* **Exercise**
Reproduce the records from the line with "Camera Usage Guide" up to and including the line with "## Prerequisites", substituting "enclosure" for "box" and changing nothing else.

* **Provided material**
──────
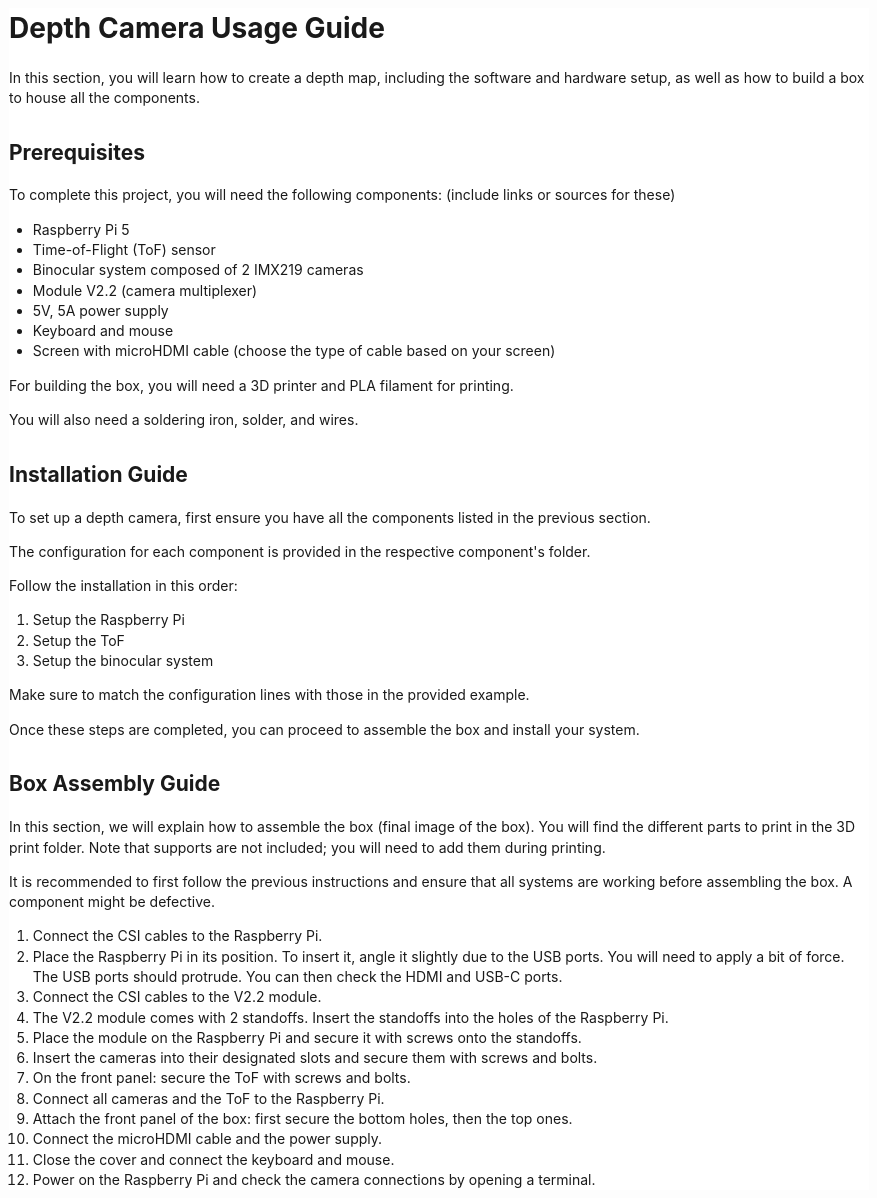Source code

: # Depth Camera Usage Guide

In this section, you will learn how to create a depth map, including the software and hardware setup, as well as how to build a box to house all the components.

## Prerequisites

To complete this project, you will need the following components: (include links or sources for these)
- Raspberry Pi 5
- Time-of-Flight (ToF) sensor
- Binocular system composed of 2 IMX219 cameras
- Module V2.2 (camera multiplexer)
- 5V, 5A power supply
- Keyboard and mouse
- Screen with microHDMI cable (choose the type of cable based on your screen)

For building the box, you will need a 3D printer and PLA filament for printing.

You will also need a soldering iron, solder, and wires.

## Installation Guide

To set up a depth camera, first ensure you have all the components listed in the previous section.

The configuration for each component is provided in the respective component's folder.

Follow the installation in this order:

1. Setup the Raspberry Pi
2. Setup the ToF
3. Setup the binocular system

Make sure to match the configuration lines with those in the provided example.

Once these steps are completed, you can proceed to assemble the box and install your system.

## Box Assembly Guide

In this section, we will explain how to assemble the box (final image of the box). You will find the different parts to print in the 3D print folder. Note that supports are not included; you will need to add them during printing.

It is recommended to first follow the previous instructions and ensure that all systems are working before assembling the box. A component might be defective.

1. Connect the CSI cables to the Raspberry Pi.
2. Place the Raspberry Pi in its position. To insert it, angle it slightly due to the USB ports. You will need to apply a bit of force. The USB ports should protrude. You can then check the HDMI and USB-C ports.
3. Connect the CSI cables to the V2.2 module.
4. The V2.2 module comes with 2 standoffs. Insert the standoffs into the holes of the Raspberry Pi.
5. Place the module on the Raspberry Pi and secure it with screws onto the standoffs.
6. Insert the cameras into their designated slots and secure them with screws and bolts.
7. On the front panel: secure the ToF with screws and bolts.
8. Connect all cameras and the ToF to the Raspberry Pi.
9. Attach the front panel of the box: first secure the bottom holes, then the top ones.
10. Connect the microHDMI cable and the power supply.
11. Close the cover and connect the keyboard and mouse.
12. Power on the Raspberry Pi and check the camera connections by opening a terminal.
──────
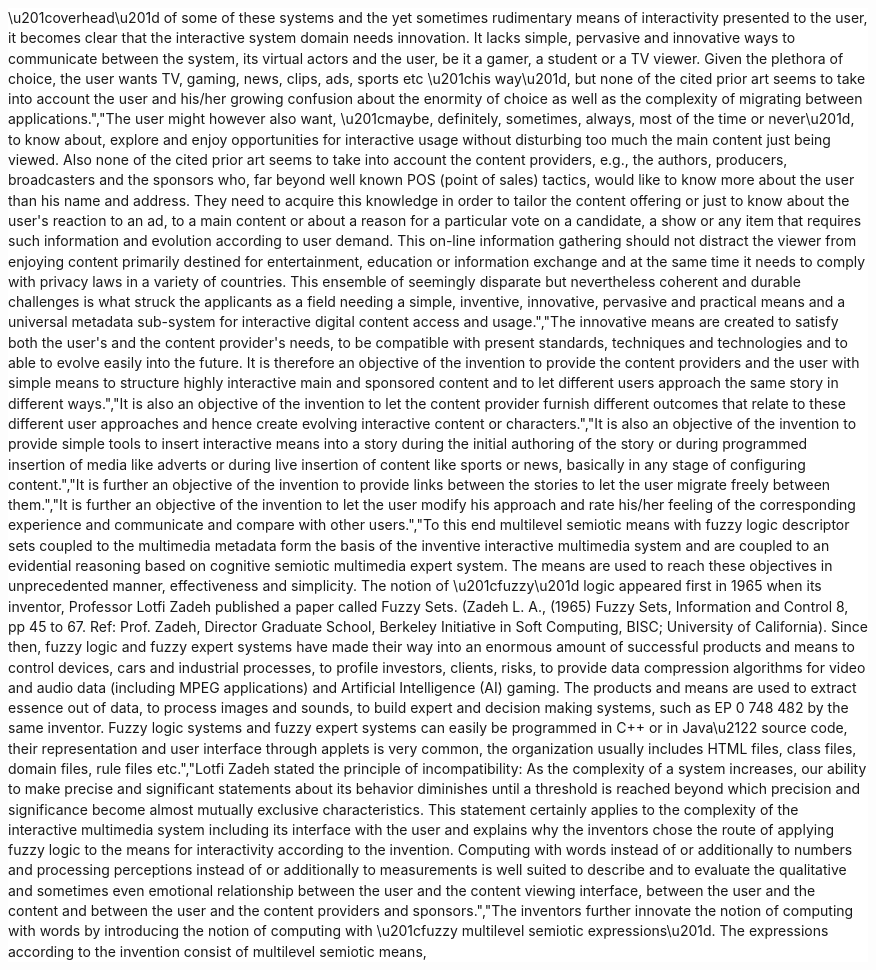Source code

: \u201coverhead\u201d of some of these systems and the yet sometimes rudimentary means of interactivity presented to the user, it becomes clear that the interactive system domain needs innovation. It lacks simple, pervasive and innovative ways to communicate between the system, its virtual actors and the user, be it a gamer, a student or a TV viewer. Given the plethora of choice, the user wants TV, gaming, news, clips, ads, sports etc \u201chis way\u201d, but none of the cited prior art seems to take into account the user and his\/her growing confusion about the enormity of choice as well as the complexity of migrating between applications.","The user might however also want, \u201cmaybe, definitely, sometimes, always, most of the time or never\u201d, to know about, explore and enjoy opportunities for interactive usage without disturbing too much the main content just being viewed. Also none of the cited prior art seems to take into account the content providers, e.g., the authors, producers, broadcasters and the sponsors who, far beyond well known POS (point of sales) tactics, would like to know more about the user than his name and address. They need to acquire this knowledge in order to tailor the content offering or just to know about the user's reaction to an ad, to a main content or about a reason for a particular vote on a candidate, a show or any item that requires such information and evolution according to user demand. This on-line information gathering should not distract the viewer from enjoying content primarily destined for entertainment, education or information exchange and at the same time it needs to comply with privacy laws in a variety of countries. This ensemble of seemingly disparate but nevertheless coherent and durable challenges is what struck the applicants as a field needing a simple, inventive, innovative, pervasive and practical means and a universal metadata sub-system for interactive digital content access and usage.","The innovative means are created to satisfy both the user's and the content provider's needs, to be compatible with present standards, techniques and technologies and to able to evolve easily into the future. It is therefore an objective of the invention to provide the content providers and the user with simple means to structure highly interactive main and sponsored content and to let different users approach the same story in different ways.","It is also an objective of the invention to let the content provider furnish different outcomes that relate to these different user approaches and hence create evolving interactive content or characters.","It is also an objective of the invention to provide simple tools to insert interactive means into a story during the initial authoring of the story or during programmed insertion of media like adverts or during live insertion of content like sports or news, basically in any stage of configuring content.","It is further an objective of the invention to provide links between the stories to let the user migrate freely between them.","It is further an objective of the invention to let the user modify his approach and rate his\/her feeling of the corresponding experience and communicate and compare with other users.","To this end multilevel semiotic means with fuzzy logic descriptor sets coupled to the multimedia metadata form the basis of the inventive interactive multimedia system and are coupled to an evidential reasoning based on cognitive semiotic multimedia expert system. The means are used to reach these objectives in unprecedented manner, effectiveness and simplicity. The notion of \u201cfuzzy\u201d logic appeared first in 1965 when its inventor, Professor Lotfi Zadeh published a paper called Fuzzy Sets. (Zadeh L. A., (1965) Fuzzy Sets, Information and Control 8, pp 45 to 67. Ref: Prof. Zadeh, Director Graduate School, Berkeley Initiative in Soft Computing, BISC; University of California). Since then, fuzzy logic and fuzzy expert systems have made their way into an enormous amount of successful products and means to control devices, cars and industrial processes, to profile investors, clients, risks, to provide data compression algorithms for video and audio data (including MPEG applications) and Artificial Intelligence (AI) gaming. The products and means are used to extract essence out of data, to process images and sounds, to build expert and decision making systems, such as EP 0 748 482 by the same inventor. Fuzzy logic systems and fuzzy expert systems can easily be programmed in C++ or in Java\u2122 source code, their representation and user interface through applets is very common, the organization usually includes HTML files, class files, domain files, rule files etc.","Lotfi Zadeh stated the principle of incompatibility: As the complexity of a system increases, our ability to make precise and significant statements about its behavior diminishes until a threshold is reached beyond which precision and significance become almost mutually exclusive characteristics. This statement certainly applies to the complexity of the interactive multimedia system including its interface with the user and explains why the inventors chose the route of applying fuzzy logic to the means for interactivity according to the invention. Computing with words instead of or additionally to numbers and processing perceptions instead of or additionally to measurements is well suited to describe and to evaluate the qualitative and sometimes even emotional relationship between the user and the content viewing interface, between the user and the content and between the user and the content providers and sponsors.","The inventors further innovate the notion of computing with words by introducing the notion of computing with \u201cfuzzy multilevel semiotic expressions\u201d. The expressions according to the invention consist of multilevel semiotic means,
──────
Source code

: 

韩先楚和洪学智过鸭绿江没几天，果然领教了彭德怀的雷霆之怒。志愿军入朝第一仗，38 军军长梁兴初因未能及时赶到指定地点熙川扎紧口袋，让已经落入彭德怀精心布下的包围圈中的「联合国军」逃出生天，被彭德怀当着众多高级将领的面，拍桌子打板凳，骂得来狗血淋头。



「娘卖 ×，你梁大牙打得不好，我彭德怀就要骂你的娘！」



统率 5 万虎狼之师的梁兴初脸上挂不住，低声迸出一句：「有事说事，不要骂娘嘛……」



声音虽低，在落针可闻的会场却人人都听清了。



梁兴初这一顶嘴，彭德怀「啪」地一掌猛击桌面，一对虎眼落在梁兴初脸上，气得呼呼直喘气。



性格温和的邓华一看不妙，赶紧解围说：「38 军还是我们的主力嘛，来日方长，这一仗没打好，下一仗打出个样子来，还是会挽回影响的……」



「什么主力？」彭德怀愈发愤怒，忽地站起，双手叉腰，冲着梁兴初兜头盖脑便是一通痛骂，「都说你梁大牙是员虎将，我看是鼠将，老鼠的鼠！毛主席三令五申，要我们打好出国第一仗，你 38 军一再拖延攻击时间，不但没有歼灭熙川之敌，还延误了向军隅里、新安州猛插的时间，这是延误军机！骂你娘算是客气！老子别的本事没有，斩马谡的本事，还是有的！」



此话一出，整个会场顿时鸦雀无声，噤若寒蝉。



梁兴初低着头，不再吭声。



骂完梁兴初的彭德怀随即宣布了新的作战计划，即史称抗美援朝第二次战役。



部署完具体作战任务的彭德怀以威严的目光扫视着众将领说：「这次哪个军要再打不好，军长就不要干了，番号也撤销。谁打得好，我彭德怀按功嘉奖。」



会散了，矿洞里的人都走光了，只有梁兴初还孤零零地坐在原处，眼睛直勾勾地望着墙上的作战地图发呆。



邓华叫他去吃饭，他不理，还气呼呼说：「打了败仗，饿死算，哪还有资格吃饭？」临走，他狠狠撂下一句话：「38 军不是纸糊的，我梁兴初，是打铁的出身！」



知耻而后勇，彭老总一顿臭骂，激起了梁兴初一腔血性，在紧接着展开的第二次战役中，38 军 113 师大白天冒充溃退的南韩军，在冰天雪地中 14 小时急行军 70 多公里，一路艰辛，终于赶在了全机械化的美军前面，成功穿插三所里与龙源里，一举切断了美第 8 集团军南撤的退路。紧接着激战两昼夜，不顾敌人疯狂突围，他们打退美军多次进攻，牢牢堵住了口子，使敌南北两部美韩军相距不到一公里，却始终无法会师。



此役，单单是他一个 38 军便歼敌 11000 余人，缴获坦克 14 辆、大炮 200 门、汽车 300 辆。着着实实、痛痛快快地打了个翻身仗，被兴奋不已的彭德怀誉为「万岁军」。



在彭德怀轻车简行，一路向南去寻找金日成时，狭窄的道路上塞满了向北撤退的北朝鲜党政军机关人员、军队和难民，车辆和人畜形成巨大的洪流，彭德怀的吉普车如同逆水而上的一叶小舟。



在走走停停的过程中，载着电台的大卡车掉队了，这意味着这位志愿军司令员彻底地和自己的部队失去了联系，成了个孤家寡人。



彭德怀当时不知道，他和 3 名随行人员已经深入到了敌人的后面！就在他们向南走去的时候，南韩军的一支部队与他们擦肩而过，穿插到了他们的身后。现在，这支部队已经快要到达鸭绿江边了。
──────
* **Written response**
: # Depth Camera Usage Guide

In this section, you will learn how to create a depth map, including the software and hardware setup, as well as how to build a enclosure to house all the components.

## Prerequisites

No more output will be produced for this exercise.